By now Susan Fleetwood was unassailably established on the classical stage and it was only a question of which roles she would add to her repertoire as the years went on. A notable landmark was her Pegeen Mike in a production of The Playboy of the Western World at the Old Vic in 1975. This was the more remarkable in that she was the only English member of an otherwise all-Irish cast.

During the 1980s she became increasingly involved with films, including Heat and Dust (1982), a version of Ruth Prawer Jabhvala's novel of India, scripted by the writer herself, and White Mischief (1987), an account of the murder of Lord Erroll in Kenya's Happy Valley. But a film which meant a great deal to her was The Sacrifice directed in Sweden in 1985 by the Russian director Andrei Tarkovsky. The director, then in exile, was also by then suffering from cancer (he died shortly afterwards) and a close artistic rapport sprang up between him and his leading lady.

Meanwhile, a television career had burgeoned; besides the popular success of Chandler & Co there was a recent version of Jane Austen's Persuasion and the enigmatic portrayal of the long-suffering Leonora Ashburnham in a fine account of Ford Madox Ford's novel The Good Soldier (1981).

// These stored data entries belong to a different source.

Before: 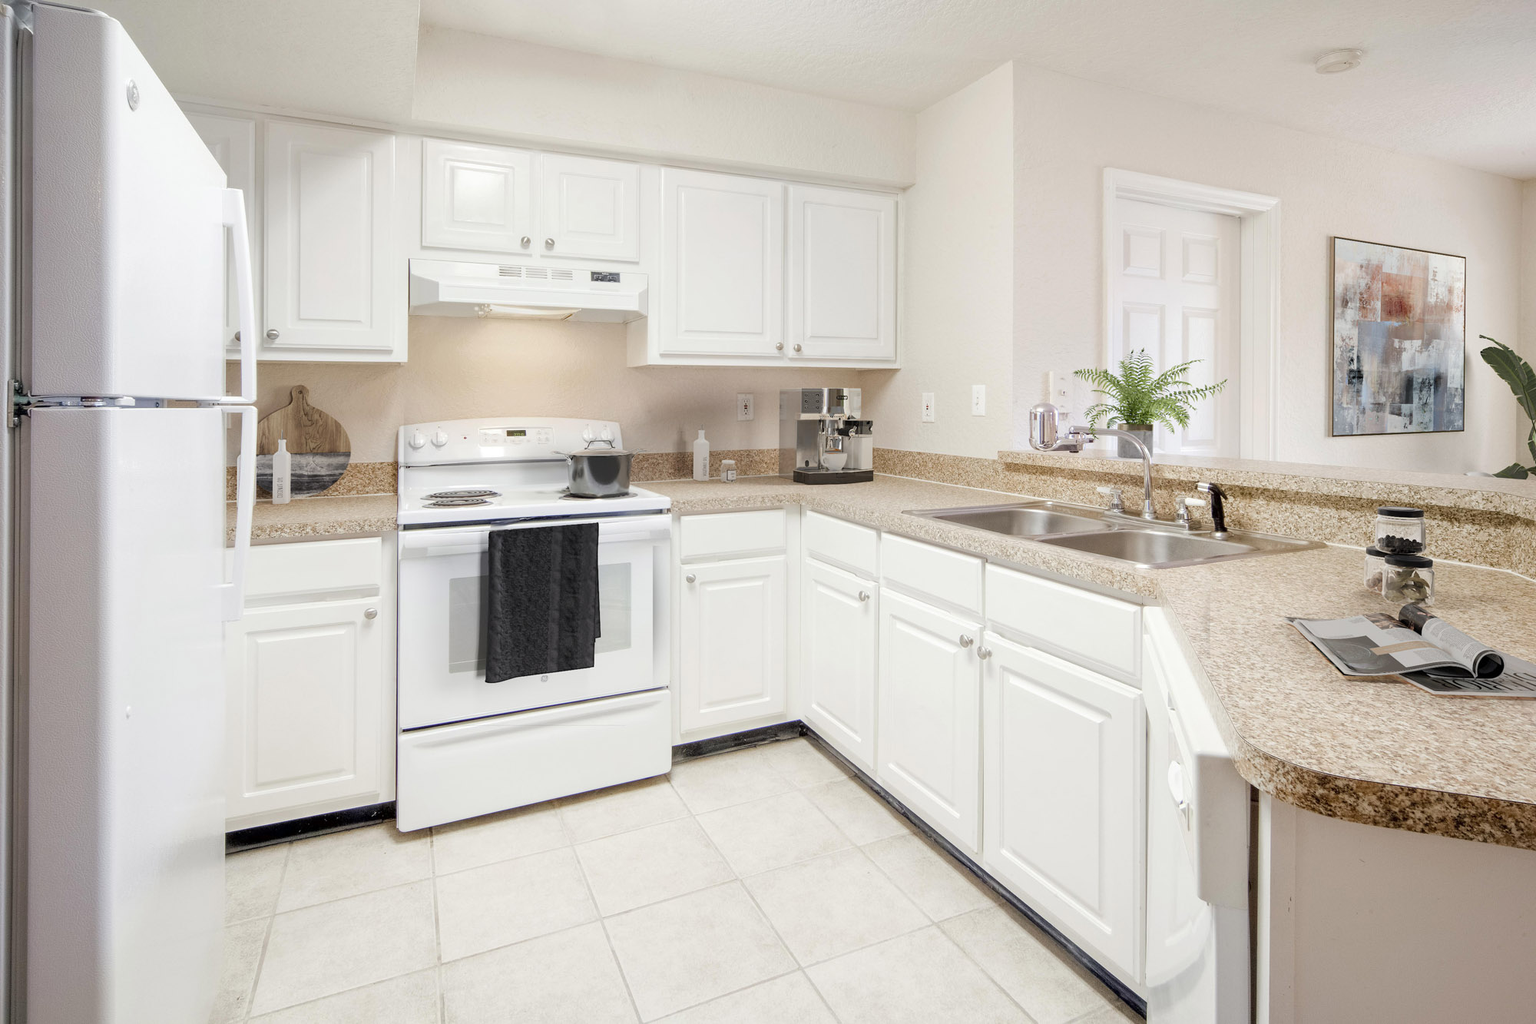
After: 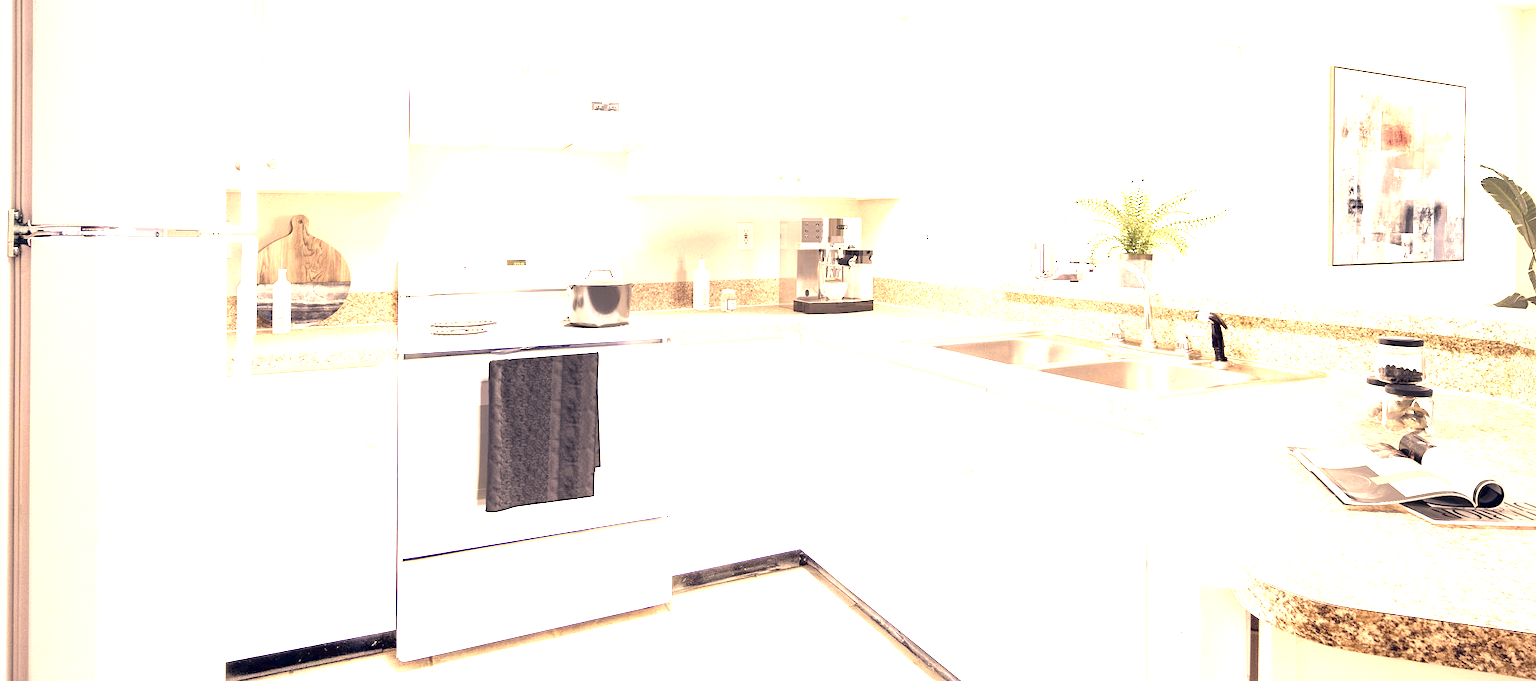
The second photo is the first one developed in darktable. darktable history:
color correction: highlights a* 19.59, highlights b* 27.49, shadows a* 3.46, shadows b* -17.28, saturation 0.73
shadows and highlights: radius 110.86, shadows 51.09, white point adjustment 9.16, highlights -4.17, highlights color adjustment 32.2%, soften with gaussian
exposure: black level correction 0, exposure 1.7 EV, compensate exposure bias true, compensate highlight preservation false
crop: top 16.727%, bottom 16.727%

But nothing could weaken her allegiance to the stage. As long as she was able, she continued to engage the major classic roles. A delightful Beatrice in the RSC's Much Ado About Nothing in 1990 was followed by a remarkable account of Chekhov's Madame Arkadina at the Barbican in the following year, which plumbed all the depths of The Seagull's subtleties. Had illness not cut short her career, Susan Fleetwood clearly had much more to give as she entered maturity. Her death removes one of its most gracious personalities from the English stage.

She never married.

[THEY HAD A MEMORIAL SERVICE THE FOLLOWING YEAR]

June 10, 1996

HEADLINE: Miss Susan Fleetwood

BODY:
A celebration for the life and work of Miss Susan Fleetwood, actress, was held yesterday at St James's, Piccadilly. The Rev Donald Reeves officiated.

Mr Gawn Grainger read the lesson. Miss Brenda Blethyn read Her Praise by W.B. Yeats and Mr Brian Cox read Sonnet XVIII by Shakespeare. Mr Michael Coveney gave an address. Mr Mick Fleetwood, brother, Ms Mopsy Heath, Ms Linda Clifford, Mr Luke Jones, Miss Angela Pleasence, Mr Peter Eyre, Mr John Tams and Friends and Mr Michael Gough also took part.